Not if the insurer and the PBM are both owned by the same parent entity. In fact, conglomerates like UnitedHealth can make more money by steering patients towards higher priced drugs. That's because the PBM collects bigger rebates -- and then the insurer collects a larger coinsurance payment from patients, whose cost-sharing obligation is generally based on the nominal, pre-discounted price of a drug.
The net effect is that, combined, the PBMs and insurers take in more revenue while shifting costs onto patients. And because PBMs insist on confidentiality in their discount arrangements with drug makers, it creates a "black box," -- patients never realize they're being taken advantage of.
This unprecedented consolidation presents clear dangers for patients. When a single corporate entity controls every link in the pharmaceutical supply chain after a drug leaves the manufacturer, no one is left to check its power to set prices or limit choice.

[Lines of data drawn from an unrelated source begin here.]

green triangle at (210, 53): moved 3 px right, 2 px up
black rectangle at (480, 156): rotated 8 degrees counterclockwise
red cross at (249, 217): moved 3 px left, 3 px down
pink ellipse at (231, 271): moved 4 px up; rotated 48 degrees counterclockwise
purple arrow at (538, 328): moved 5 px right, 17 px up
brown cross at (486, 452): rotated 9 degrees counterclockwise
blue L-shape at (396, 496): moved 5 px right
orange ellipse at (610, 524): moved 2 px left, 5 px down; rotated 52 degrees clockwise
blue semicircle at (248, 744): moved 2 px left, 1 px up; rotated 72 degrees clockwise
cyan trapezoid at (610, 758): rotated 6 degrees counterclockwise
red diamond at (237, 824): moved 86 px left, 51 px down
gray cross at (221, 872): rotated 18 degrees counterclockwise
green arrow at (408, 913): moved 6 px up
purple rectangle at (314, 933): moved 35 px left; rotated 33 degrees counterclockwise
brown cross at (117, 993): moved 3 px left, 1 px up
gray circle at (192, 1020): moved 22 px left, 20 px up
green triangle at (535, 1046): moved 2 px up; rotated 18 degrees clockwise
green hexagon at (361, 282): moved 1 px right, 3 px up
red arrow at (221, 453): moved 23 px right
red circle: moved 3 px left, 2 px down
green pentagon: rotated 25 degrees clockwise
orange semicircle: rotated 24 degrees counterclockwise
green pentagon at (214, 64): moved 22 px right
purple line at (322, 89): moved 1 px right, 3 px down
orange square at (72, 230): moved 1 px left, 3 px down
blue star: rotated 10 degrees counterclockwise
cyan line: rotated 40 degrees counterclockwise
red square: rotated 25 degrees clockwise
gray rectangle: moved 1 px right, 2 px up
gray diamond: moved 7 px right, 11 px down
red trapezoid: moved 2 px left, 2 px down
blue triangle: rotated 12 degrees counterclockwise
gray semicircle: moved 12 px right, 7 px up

Seniors are especially vulnerable, because of the reach of UnitedHealth and other conglomerates into Medicare. And that's where the consolidation of Big Health takes an even more ominous turn.
Astoundingly, one of UnitedHealth's most effective sales reps with seniors is none other than AARP, the ostensibly non-profit AARP, which aggressively markets UnitedHealth insurance products to its 38 million members. While AARP promotes itself as an advocacy group for older Americans, it reaps huge revenue by marketing UnitedHealth plans -- more than $625 million a year as of 2017.
The figure was getting so large that AARP stopped reporting its UnitedHealth revenue separately the year after. By 2021, total AARP royalties were more than three times higher than total member dues collected. Revenues of just over $2 billion that year exceeded total expenses by more than $356 million -- not bad for a supposed non-profit.
This relationship helps steer more Medicare beneficiaries into UnitedHealth's clutches while lending a false patina of public-interest credibility to the company's bottom line-padding practices. AARP will surely never let advocacy for seniors take precedence over its financial relationship with UnitedHealth. It's de facto part of the conglomerate.
Senators should be asking Andrew Witty pointed questions about his corporation's murky practices and its relations with partners like AARP. His evasions will be fun to watch.
Saul Anuzis is President of 60 Plus, the American Association of Senior Citizens.